The substantial part test was enacted as part of the Revenue Act of 1934. One justification given for this limitation was that donating money to influence legislation was "selfish" and not charitable if it enhanced the donors' personal interests, although the lack of a total ban on lobbying implied that non-selfish lobbying could be permitted. Subsequent cases important to political advocacy by non-profits include Seasongood v. Commissioner, Speiser v. Randall, and Cammarano v. United States. In 1966, the Sierra Club's tax-exempt status was revoked in a high-profile case due to its publications of advertisements in The New York Times and The Washington Post opposing the construction of dams in the Grand Canyon.

=== Enactment ===
The 501(h) election was enacted in the Tax Reform Act of 1976 which was introduced by Representative Barber Conable, after several attempts to introduce various similar provisions beginning in 1969. There were several justifications given for the mechanics of the new option: correcting the vagueness of the substantial part test; ensuring that small organizations were not more restricted than large ones; providing a tax penalty for initial infractions rather than immediate loss of tax-exempt status; and increasing the lobbying influence of non-profit organizations relative to for-profit ones, the later of which were at the time able to deduct their lobbying expenses.

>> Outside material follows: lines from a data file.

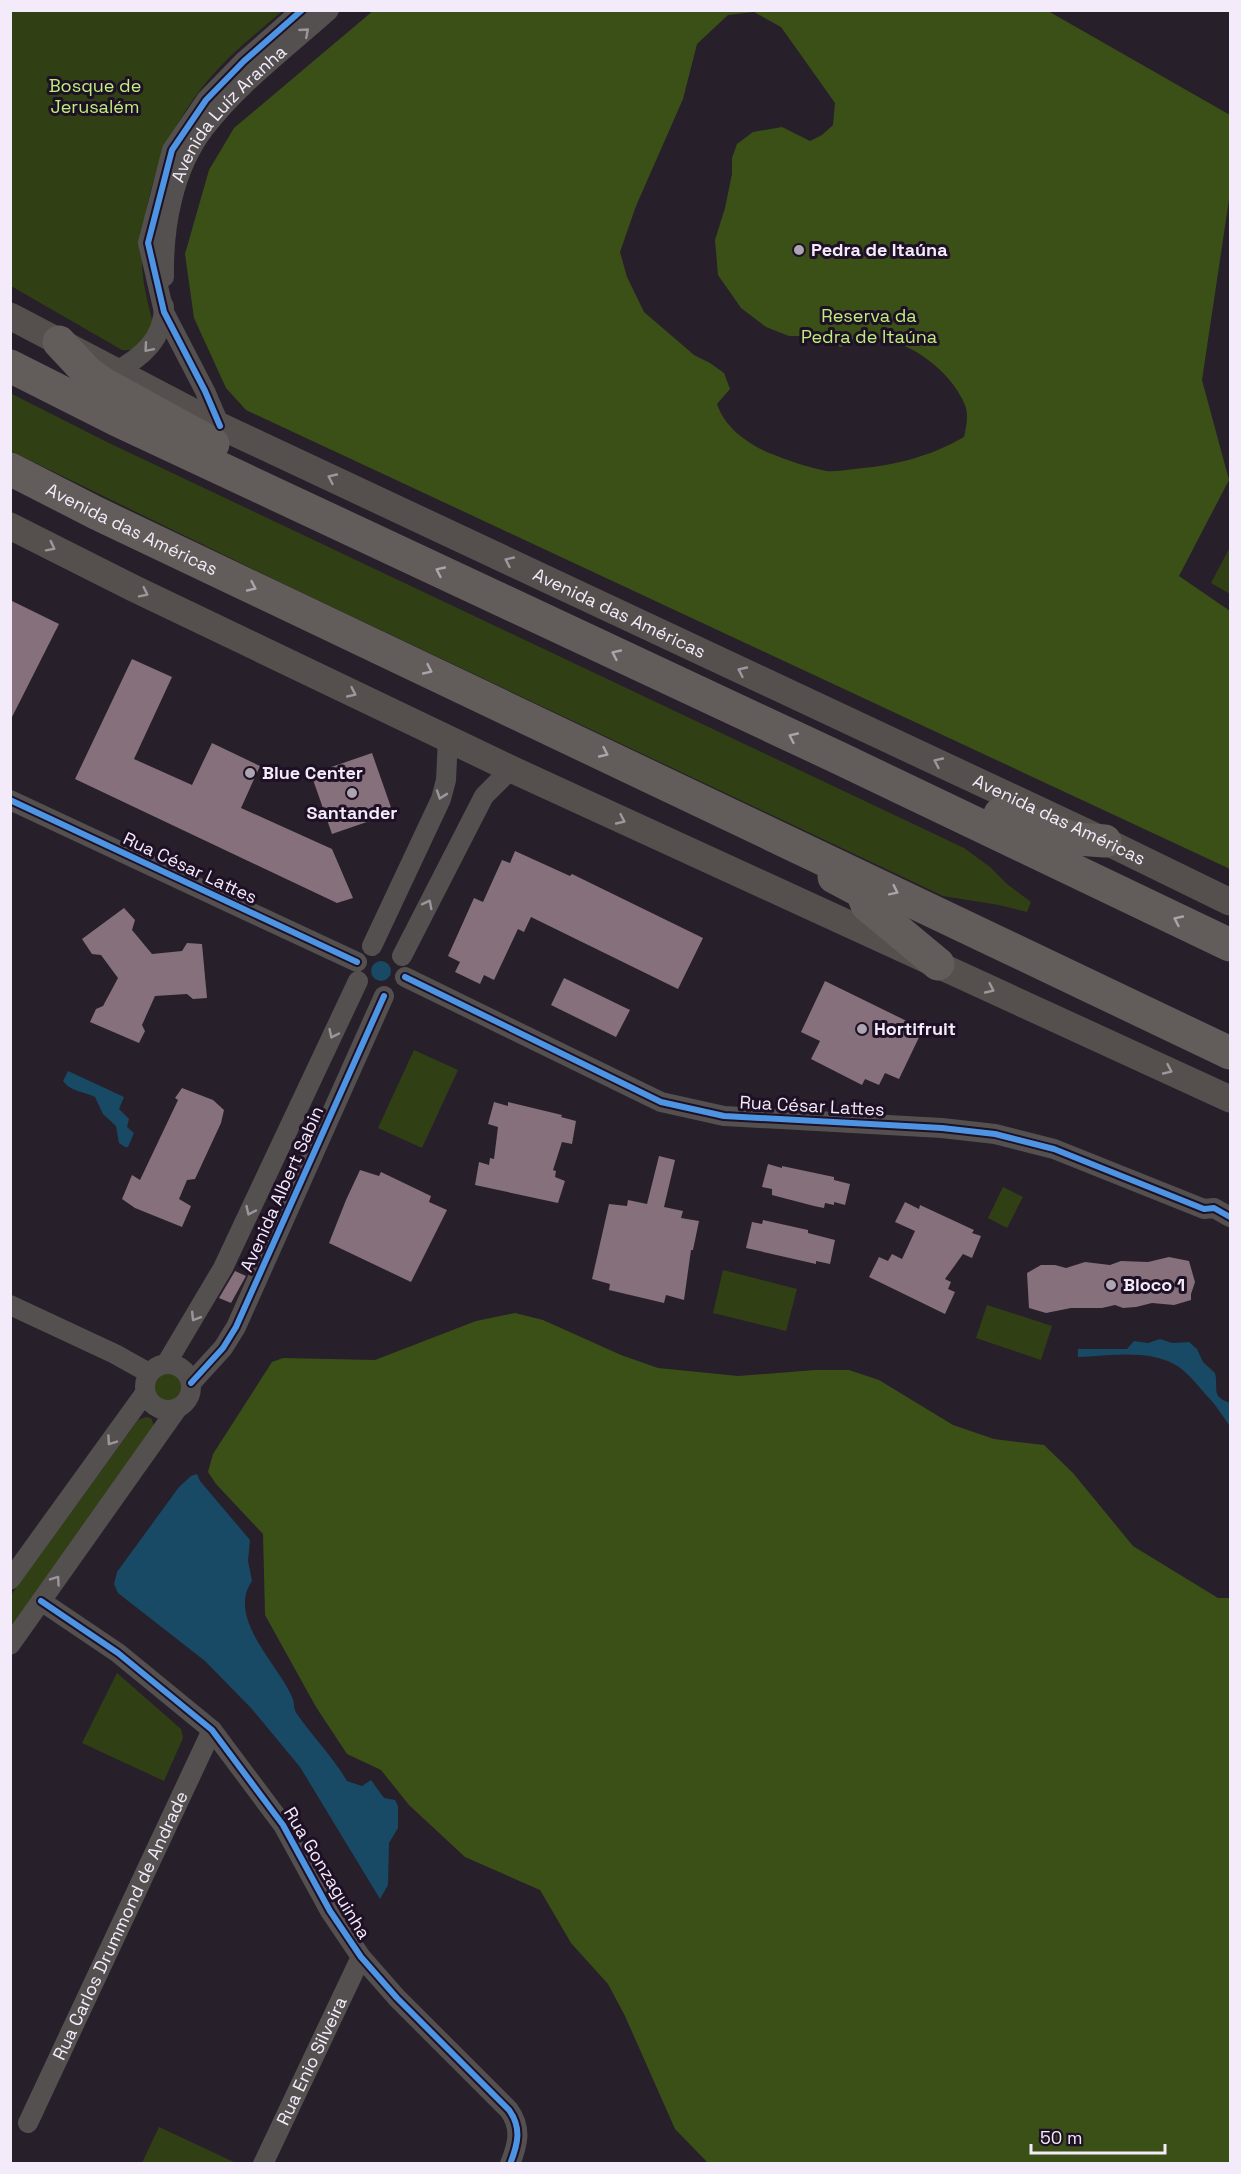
<svg xmlns="http://www.w3.org/2000/svg" width="1241" height="2174" viewBox="0 0 1241 2174" font-family="'Space Grotesk',sans-serif">
<style>
.green{fill:#304014}
.forest{fill:#3b5017;fill-rule:evenodd}
.water{fill:#184a65}
.building{fill:#86707b}
.lines{fill:none;stroke-linecap:round;stroke-linejoin:round}
.street{stroke:#54504f;stroke-width:20}
.secondary{stroke:#55504e;stroke-width:27}
.highway{stroke:#625d5a;stroke-width:33}
.cycleway-casing{stroke:#1e1025;stroke-width:10}
.cycleway{stroke:#4d94e3;stroke-width:6}
.oneway{stroke:#9c969c}
.oneway2{stroke:#9d969b}
.oneway3{stroke:#aba4aa}
.poi-dot{fill:#aca4b1;stroke:#1e1025;stroke-width:2}
.labels{text-anchor:middle;stroke-width:6;stroke-linejoin:round;paint-order:stroke}
.park-label{font-size:18px;fill:#beef7c;stroke:#1e1025}
.street-label{font-size:18px;fill:#f4ebfa;stroke:#1e1025}
.poi-label{font-size:18px;font-weight:bold;fill:#f4ebfa;stroke:#1e1025;text-anchor:start}
</style>
<rect width="100%" height="100%" fill="#271f2a"/>
<g class="green">
<path d="M 11,11 L 282,11 C 261,30 237,48 218,69 C 171,119 143,186 142,255 C 141,279 148,304 154,327 L 133,350 L 122,350 L 11,286 Z"/>
<path d="M 10,393 L 109,443 L 964,848 L 990,867 L 1007,884 L 1031,902 L 1027,912 L 999,905 L 943,896 L 290,587 L 11,451 Z"/>
<path d="M 1230,547 L 1230,594 L 1211,583 Z"/>
<path d="M 414,1050 L 458,1070 L 422,1148 L 378,1128 Z"/>
<path d="M 1003,1187 L 1023,1197 L 1007,1228 L 988,1218 Z"/>
<path d="M 723,1270 L 797,1289 L 786,1331 L 713,1313 Z"/>
<path d="M 987,1305 L 1052,1326 L 1041,1360 L 976,1338 Z"/>
<circle cx="168" cy="1387" r="15"/>
<path d="M 146,1417 L 151,1418 L 155,1428 L 11,1629 L 11,1595 L 138,1420 Z"/>
<path d="M 117,1673 L 181,1729 L 183,1738 L 164,1781 L 82,1743 Z"/>
<path d="M 159,2127 L 236,2163 L 142,2163 Z"/>
</g>
<g class="forest">
<path d="M 374,10 L 1048,11 L 1230,115 L 1230,193 L 1202,380 L 1229,480 L 1179,576 L 1230,611 L 1230,869 L 246,410 L 226,388 L 194,318 L 185,254 L 209,170 L 234,128 ZM 754,12 L 781,27 L 835,103 L 833,125 L 822,135 L 810,141 L 782,127 L 753,132 L 737,144 L 732,158 L 732,174 L 725,208 L 715,240 L 718,275 L 741,308 L 766,327 L 789,336 L 814,336 L 841,347 C 850,344 862,338 872,338 C 908,338 952,372 965,405 C 969,415 966,428 964,437 C 930,457 892,466 854,469 C 845,470 835,472 826,471 C 807,467 787,460 769,453 C 747,443 725,428 717,404 L 730,389 L 724,373 L 710,363 L 694,355 L 644,312 L 627,277 L 620,252 L 636,206 L 683,99 L 697,44 L 728,15 Z"/>
<path d="M 515,1313 L 543,1320 L 621,1355 L 658,1368 L 738,1376 L 815,1370 L 849,1370 L 879,1380 L 953,1425 L 994,1439 L 1044,1445 L 1073,1473 L 1133,1546 L 1218,1598 L 1230,1598 L 1230,2163 L 708,2163 L 675,2129 L 625,2016 L 608,1984 L 571,1943 L 540,1890 L 465,1857 L 409,1805 L 381,1770 L 347,1754 L 316,1707 L 265,1615 L 263,1534 L 216,1484 L 208,1472 L 213,1454 L 272,1362 L 283,1358 L 375,1360 L 476,1321 Z"/>
</g>
<g class="water">
<circle cx="381" cy="971" r="10"/>
<path d="M 68,1071 L 124,1097 L 119,1109 L 129,1119 L 127,1127 L 134,1133 L 128,1147 L 125,1147 L 119,1143 L 116,1126 L 103,1114 L 95,1097 C 83,1091 71,1092 63,1081 Z"/>
<path d="M 1160,1339 L 1172,1343 L 1189,1342 L 1197,1349 L 1203,1362 L 1215,1373 C 1219,1389 1210,1396 1230,1403 L 1230,1426 C 1223,1417 1217,1406 1208,1397 C 1199,1387 1190,1375 1179,1367 C 1150,1348 1111,1356 1078,1357 L 1078,1349 L 1127,1349 L 1134,1341 L 1148,1343 Z"/>
<path d="M 197,1474 L 200,1481 L 250,1540 L 248,1561 L 252,1581 C 226,1618 279,1665 292,1697 C 295,1703 293,1709 297,1714 C 313,1737 333,1757 347,1781 L 362,1786 L 371,1780 L 384,1798 L 395,1800 L 398,1806 L 398,1828 L 389,1843 L 388,1885 L 380,1899 L 300,1767 L 251,1708 L 205,1661 L 118,1593 L 114,1584 L 117,1572 L 179,1487 L 191,1476 Z"/>
</g>
<g class="building">
<path d="M 10,600 L 59,624 L 10,721 Z"/>
<path d="M 132,659 L 172,677 L 134,759 L 192,785 L 212,743 L 260,766 L 241,808 L 332,849 L 353,898 L 337,903 L 75,779 Z"/>
<path d="M 372,753 L 393,813 L 332,834 L 311,774 Z"/>
<path d="M 515,851 L 570,876 L 572,874 L 703,938 L 678,989 L 531,917 L 524,932 L 518,929 L 494,980 L 484,975 L 480,984 L 455,972 L 460,962 L 448,956 L 474,898 L 483,902 L 502,860 L 510,863 Z"/>
<path d="M 124,908 L 135,920 L 132,930 L 152,954 L 182,951 L 187,943 L 202,944 L 207,998 L 193,999 L 187,994 L 155,996 L 142,1025 L 145,1031 L 139,1043 L 90,1022 L 96,1009 L 103,1006 L 118,978 L 101,955 L 92,954 L 82,939 Z"/>
<path d="M 564,978 L 630,1010 L 616,1037 L 551,1005 Z"/>
<path d="M 825,981 L 923,1029 L 899,1079 L 885,1073 L 879,1085 L 865,1079 L 862,1085 L 811,1059 L 820,1041 L 801,1032 Z"/>
<path d="M 182,1088 L 213,1100 L 224,1110 L 221,1123 L 195,1179 L 187,1180 L 179,1199 L 191,1206 L 182,1227 L 135,1208 L 122,1199 L 132,1175 L 140,1180 L 178,1100 L 175,1098 Z"/>
<path d="M 494,1102 L 508,1106 L 508,1102 L 562,1115 L 561,1117 L 576,1121 L 572,1144 L 562,1142 L 553,1170 L 556,1171 L 555,1177 L 565,1181 L 558,1203 L 475,1185 L 479,1162 L 489,1165 L 490,1158 L 494,1159 L 498,1127 L 488,1124 Z"/>
<path d="M 659,1156 L 675,1160 L 664,1207 L 683,1211 L 681,1218 L 699,1221 L 693,1250 L 691,1250 L 684,1300 L 666,1295 L 664,1303 L 609,1290 L 610,1284 L 592,1279 L 609,1204 L 627,1206 L 628,1200 L 647,1204 Z"/>
<path d="M 768,1164 L 782,1168 L 782,1166 L 834,1177 L 834,1180 L 850,1184 L 845,1205 L 834,1202 L 834,1205 L 825,1203 L 824,1208 L 814,1206 L 772,1195 L 772,1189 L 762,1187 Z"/>
<path d="M 360,1170 L 379,1176 L 381,1172 L 431,1196 L 429,1202 L 447,1210 L 411,1282 L 329,1243 L 346,1200 Z"/>
<path d="M 905,1202 L 919,1209 L 920,1205 L 974,1230 L 972,1233 L 981,1236 L 972,1258 L 963,1254 L 945,1279 L 951,1282 L 948,1289 L 955,1292 L 945,1314 L 869,1277 L 879,1257 L 888,1261 L 892,1254 L 902,1259 L 915,1231 L 895,1222 Z"/>
<path d="M 763,1220 L 808,1230 L 808,1233 L 835,1240 L 830,1264 L 816,1261 L 816,1264 L 746,1248 L 752,1222 L 762,1224 Z"/>
<path d="M 1169,1257 L 1189,1261 L 1195,1282 L 1191,1294 L 1191,1300 L 1174,1305 L 1152,1303 L 1136,1307 L 1123,1308 L 1115,1305 L 1102,1308 L 1071,1308 L 1046,1313 L 1029,1308 L 1027,1273 L 1041,1265 L 1055,1265 L 1066,1268 L 1085,1262 L 1110,1265 L 1121,1261 L 1148,1262 Z"/>
<path d="M 235,1271 L 246,1276 L 231,1303 L 219,1298 Z"/>
</g>
<g class="lines">
<g class="street">
<path id="s1" d="M 164,277 C 163,227 173,170 204,129 C 238,84 287,48 329,10"/>
<path d="M 115,372 C 142,357 164,339 164,306"/>
<path d="M 220,426 L 205,391 L 164,312 L 148,243 L 172,150 L 206,100 L 244,61 L 302,10"/>
<path d="M 10,800 L 357,962"/>
<path d="M 372,946 L 441,799 L 446,780 L 448,738"/>
<path d="M 402,956 L 484,796 L 511,769"/>
<path d="M 405,977 L 661,1102 L 724,1116 L 942,1128 L 995,1134 L 1054,1149 L 1204,1209 L 1214,1208 L 1230,1217"/>
<path d="M 10,1305 L 115,1354 L 149,1373"/>
<circle cx="168" cy="1387" r="23"/>
<path d="M 166,1364 L 223,1268 L 358,981"/>
<path d="M 191,1383 L 223,1348 L 236,1327 L 384,996"/>
<path d="M 10,1580 L 145,1393"/>
<path d="M 41,1601 L 118,1653 L 212,1730 L 283,1825 L 330,1911 L 361,1957 L 397,1998 L 509,2110 C 522,2128 518,2144 510,2164"/>
<path d="M 10,1645 L 177,1409"/>
<path id="s2" d="M 28,2123 L 212,1730"/>
<path id="s3" d="M 263,2164 L 361,1957"/>
</g>
<g class="secondary">
<path id="s4" d="M 10,316 L 220,426 L 1105,841 L 1230,902"/>
<path d="M 10,526 L 133,588 L 511,769 L 1230,1099"/>
</g>
<g class="highway">
<path d="M 59,342 L 87,372 L 102,383 L 213,444"/>
<path d="M 10,366 L 117,420 L 839,758 L 1230,945"/>
<path id="s5" d="M 10,469 L 96,513 L 1230,1053"/>
<path d="M 1000,814 L 1076,839 L 1105,841"/>
<path d="M 834,877 L 862,892 L 867,905 L 938,964"/>
</g>
<defs>
<g id="cycleway">
<path d="M 220,426 L 205,391 L 164,312 L 148,243 L 172,150 L 206,100 L 244,61 L 302,10"/>
<path d="M 10,800 L 357,962"/>
<path d="M 405,977 L 661,1102 L 724,1116 L 942,1128 L 995,1134 L 1054,1149 L 1204,1209 L 1214,1208 L 1230,1217"/>
<path d="M 191,1383 L 223,1348 L 236,1327 L 384,996"/>
<path d="M 41,1601 L 118,1653 L 212,1730 L 283,1825 L 330,1911 L 361,1957 L 397,1998 L 509,2110 C 522,2128 518,2144 510,2164"/>
</g>
</defs>
<use href="#cycleway" class="cycleway-casing"/>
<use href="#cycleway" class="cycleway"/>
</g>
<defs><path id="oneway-chevron" d="M-2-3.5L2.5 0L-2 3.5" fill="none" stroke-width="1.6" stroke-linecap="round" stroke-linejoin="round" transform="scale(1.5)"/></defs>
<g class="oneway">
<use href="#oneway-chevron" transform="translate(305 32) rotate(-41)"/>
<use href="#oneway-chevron" transform="translate(148 348) rotate(131)"/>
<use href="#oneway-chevron" transform="translate(441 795) rotate(109)"/>
<use href="#oneway-chevron" transform="translate(428 904) rotate(-63)"/>
<use href="#oneway-chevron" transform="translate(333 1034) rotate(115)"/>
<use href="#oneway-chevron" transform="translate(250 1211) rotate(115)"/>
<use href="#oneway-chevron" transform="translate(195 1317) rotate(122)"/>
<use href="#oneway-chevron" transform="translate(111 1441) rotate(125)"/>
<use href="#oneway-chevron" transform="translate(56 1580) rotate(-55)"/>
</g>
<g class="oneway2">
<use href="#oneway-chevron" transform="translate(332 478) rotate(-155)"/>
<use href="#oneway-chevron" transform="translate(51 547) rotate(27)"/>
<use href="#oneway-chevron" transform="translate(509 561) rotate(-155)"/>
<use href="#oneway-chevron" transform="translate(144 593) rotate(26)"/>
<use href="#oneway-chevron" transform="translate(742 671) rotate(-155)"/>
<use href="#oneway-chevron" transform="translate(352 693) rotate(25)"/>
<use href="#oneway-chevron" transform="translate(938 762) rotate(-155)"/>
<use href="#oneway-chevron" transform="translate(621 820) rotate(25)"/>
<use href="#oneway-chevron" transform="translate(990 989) rotate(25)"/>
<use href="#oneway-chevron" transform="translate(1168 1070) rotate(25)"/>
</g>
<g class="oneway3">
<use href="#oneway-chevron" transform="translate(440 571) rotate(-155)"/>
<use href="#oneway-chevron" transform="translate(252 587) rotate(25)"/>
<use href="#oneway-chevron" transform="translate(616 654) rotate(-155)"/>
<use href="#oneway-chevron" transform="translate(428 670) rotate(25)"/>
<use href="#oneway-chevron" transform="translate(793 737) rotate(-155)"/>
<use href="#oneway-chevron" transform="translate(604 753) rotate(25)"/>
<use href="#oneway-chevron" transform="translate(894 891) rotate(26)"/>
<use href="#oneway-chevron" transform="translate(1178 920) rotate(-155)"/>
</g>
<g class="poi-dot">
<circle cx="799" cy="250" r="6"/>
<circle cx="250" cy="773" r="6"/>
<circle cx="352" cy="793" r="6"/>
<circle cx="862" cy="1029" r="6"/>
<circle cx="1111" cy="1285" r="6"/>
</g>
<g class="labels">
<g class="park-label">
<text x="95" y="92">Bosque de<tspan x="95" dy="21">Jerusalém</tspan></text>
<text x="869" y="322">Reserva da<tspan x="869" dy="21">Pedra de Itaúna</tspan></text>
</g>
<g class="street-label">
<text dy="6" stroke="none"><textPath href="#s1" startOffset="183">Avenida Luíz Aranha</textPath></text>
<text dy="6" stroke="none"><textPath href="#s5" startOffset="136">Avenida das Américas</textPath></text>
<text dy="6" stroke="none"><textPath href="#s4" startOffset="678">Avenida das Américas</textPath></text>
<text dy="6" stroke="none"><textPath href="#s4" startOffset="1164">Avenida das Américas</textPath></text>
<text transform="translate(190 868) rotate(25)" y="6">Rua César Lattes</text>
<text transform="translate(812 1106) rotate(3)" y="6">Rua César Lattes</text>
<text transform="translate(282 1189) rotate(-66)" y="6">Avenida Albert Sabin</text>
<text transform="translate(327 1873) rotate(59)" y="6">Rua Gonzaguinha</text>
<text dy="6" stroke="none"><textPath href="#s2" startOffset="218">Rua Carlos Drummond de Andrade</textPath></text>
<text dy="6" stroke="none"><textPath href="#s3" startOffset="114">Rua Enio Silveira</textPath></text>
</g>
<g class="poi-label">
<text x="811" y="256">Pedra de Itaúna</text>
<text x="262" y="779">Blue Center</text>
<text x="352" y="819" text-anchor="middle">Santander</text>
<text x="874" y="1035">Hortifruit</text>
<text x="1123" y="1291">Bloco 1</text>
</g>
</g>
<rect width="1241" height="2174" fill="none" stroke="#f4ebfa" stroke-width="24"/>
<path d="M1031 2144v9h134v-9" fill="none" stroke="#f4ebfa" stroke-width="3"/>
<text x="1040" y="2144" font-size="18" fill="#f4ebfa" stroke="#1e1025" stroke-width="4.5" paint-order="stroke">50 m</text>
</svg>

IRS regulations implementing the specifics of the 501(h) election were not finalized until 1990. An initial 1987 proposal of regulations was criticized for being overly broad in what constituted grassroots lobbying, such as including mention of legislation in a fundraising letter, or allowing audience members at public forums to publicly express opinions about legislation, which would cause the entire cost of these activities to be applied as lobbying expenses. The public reaction to the proposed regulations lead to a congressional hearing in the House Ways and Means Subcommittee on Oversight in March 1987, followed by the establishment of an advisory board within the IRS to revise the proposed regulations. The final 1990 regulations were less stringent, excluding fundraising communications from lobbying activities and establishing the four-year window for violations before tax-exempt status would be revoked.